A tender and largely unseen portrait by Picasso of his lover and muse Marie-Thérèse Walter, which the artist personally kept until his death, is to appear at auction for the first time.

The 1931 charcoal drawing shines light on one of the great love affairs of the 20th century and was made by Picasso when his affair with Walter was still a closely guarded secret.

It is “an absolute gem, it is so exquisitely beautiful,” said Helena Newman, worldwide head of Sotheby’s impressionist and modern art department. “He has applied a technique which gives an incredible intimacy to the work.

Marie-Therese Walter
Marie-Therese Walter was the mistress of Pablo Picasso between 1927 and 1936 and give birth to their daughter, Maya. Photograph: Apic/Getty Images

“It’s charcoal and is effectively the hand literally almost caressing her. It is just wonderful, it looks back to the great drawings of the Renaissance yet it is so incredibly modern and free and spontaneous and direct. It is like you are looking over his shoulder as he is drawing it.”

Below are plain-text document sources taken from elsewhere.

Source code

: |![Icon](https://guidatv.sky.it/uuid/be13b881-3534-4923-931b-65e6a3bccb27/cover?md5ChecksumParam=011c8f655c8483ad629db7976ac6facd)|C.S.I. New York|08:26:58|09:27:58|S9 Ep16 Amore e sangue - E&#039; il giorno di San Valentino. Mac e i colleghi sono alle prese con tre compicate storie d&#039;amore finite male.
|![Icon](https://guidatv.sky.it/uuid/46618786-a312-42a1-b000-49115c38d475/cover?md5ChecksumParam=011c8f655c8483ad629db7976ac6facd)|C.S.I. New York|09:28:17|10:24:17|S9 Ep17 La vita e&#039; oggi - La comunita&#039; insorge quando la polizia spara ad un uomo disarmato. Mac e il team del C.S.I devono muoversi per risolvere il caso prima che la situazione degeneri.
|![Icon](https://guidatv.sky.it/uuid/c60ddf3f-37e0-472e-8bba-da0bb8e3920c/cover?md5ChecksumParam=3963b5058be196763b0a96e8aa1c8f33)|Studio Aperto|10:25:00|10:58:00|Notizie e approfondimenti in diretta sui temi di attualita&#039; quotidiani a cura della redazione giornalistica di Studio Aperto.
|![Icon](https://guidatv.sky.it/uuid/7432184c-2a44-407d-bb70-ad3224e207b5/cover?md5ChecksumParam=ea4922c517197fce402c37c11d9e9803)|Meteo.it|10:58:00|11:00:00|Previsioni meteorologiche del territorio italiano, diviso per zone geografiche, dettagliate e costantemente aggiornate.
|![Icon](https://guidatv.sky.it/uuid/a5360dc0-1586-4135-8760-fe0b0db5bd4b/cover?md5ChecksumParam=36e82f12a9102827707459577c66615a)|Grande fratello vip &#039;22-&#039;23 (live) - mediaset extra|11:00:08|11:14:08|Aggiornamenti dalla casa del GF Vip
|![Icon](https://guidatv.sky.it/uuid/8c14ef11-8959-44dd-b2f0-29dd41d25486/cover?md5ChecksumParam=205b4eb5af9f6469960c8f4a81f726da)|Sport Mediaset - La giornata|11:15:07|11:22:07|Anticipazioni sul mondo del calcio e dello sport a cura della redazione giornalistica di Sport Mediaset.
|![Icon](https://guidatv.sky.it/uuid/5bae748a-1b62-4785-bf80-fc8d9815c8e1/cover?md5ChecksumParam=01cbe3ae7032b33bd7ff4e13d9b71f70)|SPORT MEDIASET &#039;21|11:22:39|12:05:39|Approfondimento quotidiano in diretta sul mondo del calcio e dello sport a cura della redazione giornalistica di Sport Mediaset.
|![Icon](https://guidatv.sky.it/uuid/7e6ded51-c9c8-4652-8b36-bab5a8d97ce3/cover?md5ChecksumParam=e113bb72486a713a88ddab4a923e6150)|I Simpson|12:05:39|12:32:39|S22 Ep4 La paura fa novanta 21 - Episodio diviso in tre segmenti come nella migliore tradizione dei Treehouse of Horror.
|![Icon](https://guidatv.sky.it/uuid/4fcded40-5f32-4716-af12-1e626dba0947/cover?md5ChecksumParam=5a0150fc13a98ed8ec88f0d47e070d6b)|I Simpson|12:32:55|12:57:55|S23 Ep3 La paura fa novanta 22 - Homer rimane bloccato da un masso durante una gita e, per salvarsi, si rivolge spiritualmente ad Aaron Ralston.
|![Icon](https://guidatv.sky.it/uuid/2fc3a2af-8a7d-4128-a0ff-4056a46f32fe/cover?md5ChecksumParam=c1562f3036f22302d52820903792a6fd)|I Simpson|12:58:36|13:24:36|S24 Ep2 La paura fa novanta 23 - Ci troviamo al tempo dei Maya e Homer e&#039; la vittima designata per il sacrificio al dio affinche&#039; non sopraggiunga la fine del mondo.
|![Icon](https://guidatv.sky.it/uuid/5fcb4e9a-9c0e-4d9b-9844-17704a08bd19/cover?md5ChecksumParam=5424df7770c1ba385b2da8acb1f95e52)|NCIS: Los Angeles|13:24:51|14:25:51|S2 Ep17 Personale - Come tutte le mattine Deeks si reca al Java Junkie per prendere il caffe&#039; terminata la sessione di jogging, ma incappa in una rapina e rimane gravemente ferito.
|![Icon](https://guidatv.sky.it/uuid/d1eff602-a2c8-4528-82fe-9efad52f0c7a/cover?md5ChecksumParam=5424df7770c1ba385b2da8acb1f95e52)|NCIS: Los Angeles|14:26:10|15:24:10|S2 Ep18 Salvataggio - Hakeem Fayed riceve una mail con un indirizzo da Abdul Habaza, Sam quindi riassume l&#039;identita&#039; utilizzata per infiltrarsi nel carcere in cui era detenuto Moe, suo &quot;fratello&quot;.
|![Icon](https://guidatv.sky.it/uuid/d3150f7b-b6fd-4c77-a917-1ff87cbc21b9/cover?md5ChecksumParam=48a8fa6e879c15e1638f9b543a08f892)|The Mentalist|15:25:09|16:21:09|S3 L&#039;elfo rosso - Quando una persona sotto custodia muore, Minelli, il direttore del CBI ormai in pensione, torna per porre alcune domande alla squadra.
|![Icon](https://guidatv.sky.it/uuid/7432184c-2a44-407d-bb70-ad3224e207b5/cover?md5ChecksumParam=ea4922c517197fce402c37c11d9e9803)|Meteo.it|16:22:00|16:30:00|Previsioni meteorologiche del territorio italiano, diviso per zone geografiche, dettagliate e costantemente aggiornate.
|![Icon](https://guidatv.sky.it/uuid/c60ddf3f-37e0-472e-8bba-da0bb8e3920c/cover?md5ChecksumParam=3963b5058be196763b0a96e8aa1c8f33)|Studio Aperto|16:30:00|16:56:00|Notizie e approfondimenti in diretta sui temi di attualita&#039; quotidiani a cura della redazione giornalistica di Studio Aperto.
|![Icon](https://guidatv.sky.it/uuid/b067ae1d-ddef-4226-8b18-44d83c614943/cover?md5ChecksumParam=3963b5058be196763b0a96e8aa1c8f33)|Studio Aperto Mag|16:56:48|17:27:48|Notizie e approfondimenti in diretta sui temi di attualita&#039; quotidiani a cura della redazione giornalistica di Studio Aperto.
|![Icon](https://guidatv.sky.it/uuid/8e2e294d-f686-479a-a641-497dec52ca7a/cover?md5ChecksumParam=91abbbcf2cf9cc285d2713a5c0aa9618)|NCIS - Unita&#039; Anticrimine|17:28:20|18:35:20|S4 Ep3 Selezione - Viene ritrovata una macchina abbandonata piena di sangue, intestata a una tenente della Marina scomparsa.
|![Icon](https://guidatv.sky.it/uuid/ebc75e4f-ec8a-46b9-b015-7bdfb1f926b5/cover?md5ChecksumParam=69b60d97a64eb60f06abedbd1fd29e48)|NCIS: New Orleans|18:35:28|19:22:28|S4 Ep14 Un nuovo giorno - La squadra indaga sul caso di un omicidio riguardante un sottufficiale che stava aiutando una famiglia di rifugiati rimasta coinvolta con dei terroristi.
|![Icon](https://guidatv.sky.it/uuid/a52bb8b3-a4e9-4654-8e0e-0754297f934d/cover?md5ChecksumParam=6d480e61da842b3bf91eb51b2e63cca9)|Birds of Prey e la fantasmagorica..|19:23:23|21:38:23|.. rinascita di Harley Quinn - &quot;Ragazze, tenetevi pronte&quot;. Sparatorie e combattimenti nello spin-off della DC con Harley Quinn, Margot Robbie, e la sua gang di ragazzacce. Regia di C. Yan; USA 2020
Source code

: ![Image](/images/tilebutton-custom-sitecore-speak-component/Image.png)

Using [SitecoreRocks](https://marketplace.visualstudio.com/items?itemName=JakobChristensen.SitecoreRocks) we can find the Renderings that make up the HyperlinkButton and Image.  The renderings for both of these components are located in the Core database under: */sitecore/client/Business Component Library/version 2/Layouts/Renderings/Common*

Picasso then 45 and unhappily married, fell for the 17-year-old Walter when he noticed her through the window of Galeries Lafayette in Paris in 1927. “I’m sure we shall do great things together. I’m Picasso,” he said to someone who had not the faintest idea who he was.

The chance meeting and subsequent affair was effectively Picasso being reborn, his grandson Olivier Widmaier Picasso has said.

She inspired paintings, drawings and sculptures, some of which are considered the greatest works from a career which spanned eight decades.

A 2018 Picasso exhibition at Tate Modern showed some of the many exhilarating and intense paintings she inspired.

The drawing appearing at auction is much more gentle and intimate. A testament of its personal importance is that Picasso kept it until his death, after which it passed to his son Bernard. It was bought by its present owner in 1986 and has not been seen nor publicly exhibited since.

Picasso’s 1932 Walter-inspired paintings have often attracted stratospheric prices. In 2010, Nude, Green Leaves and Bust sold for £66m while Le Rêve was bought for £103m by hedge fund manager Steven A Cohen from casino mogul Steve Wynn.

The new Picasso, titled Femme endormie, 1931, will be sold in a Sotheby’s evening sale on 28 July and has an estimate of £6m-£9m.

It is part of a private collection, accumulated over 40 years, of works that tell the story of 20th century European avant-garde art.

Sotheby’s called it a treasure trove. It is also selling works from the collection by artists including Wassily Kandinsky, Lyonel Feininger, Alberto Giacometti, Marc Chagall, August Macke and Jean Arp.

One of the standouts is an important cubist work by Fernand Léger, Nature morte, 1914, which has an estimate of £8-£12m and has not been seen since it was purchased in 1984.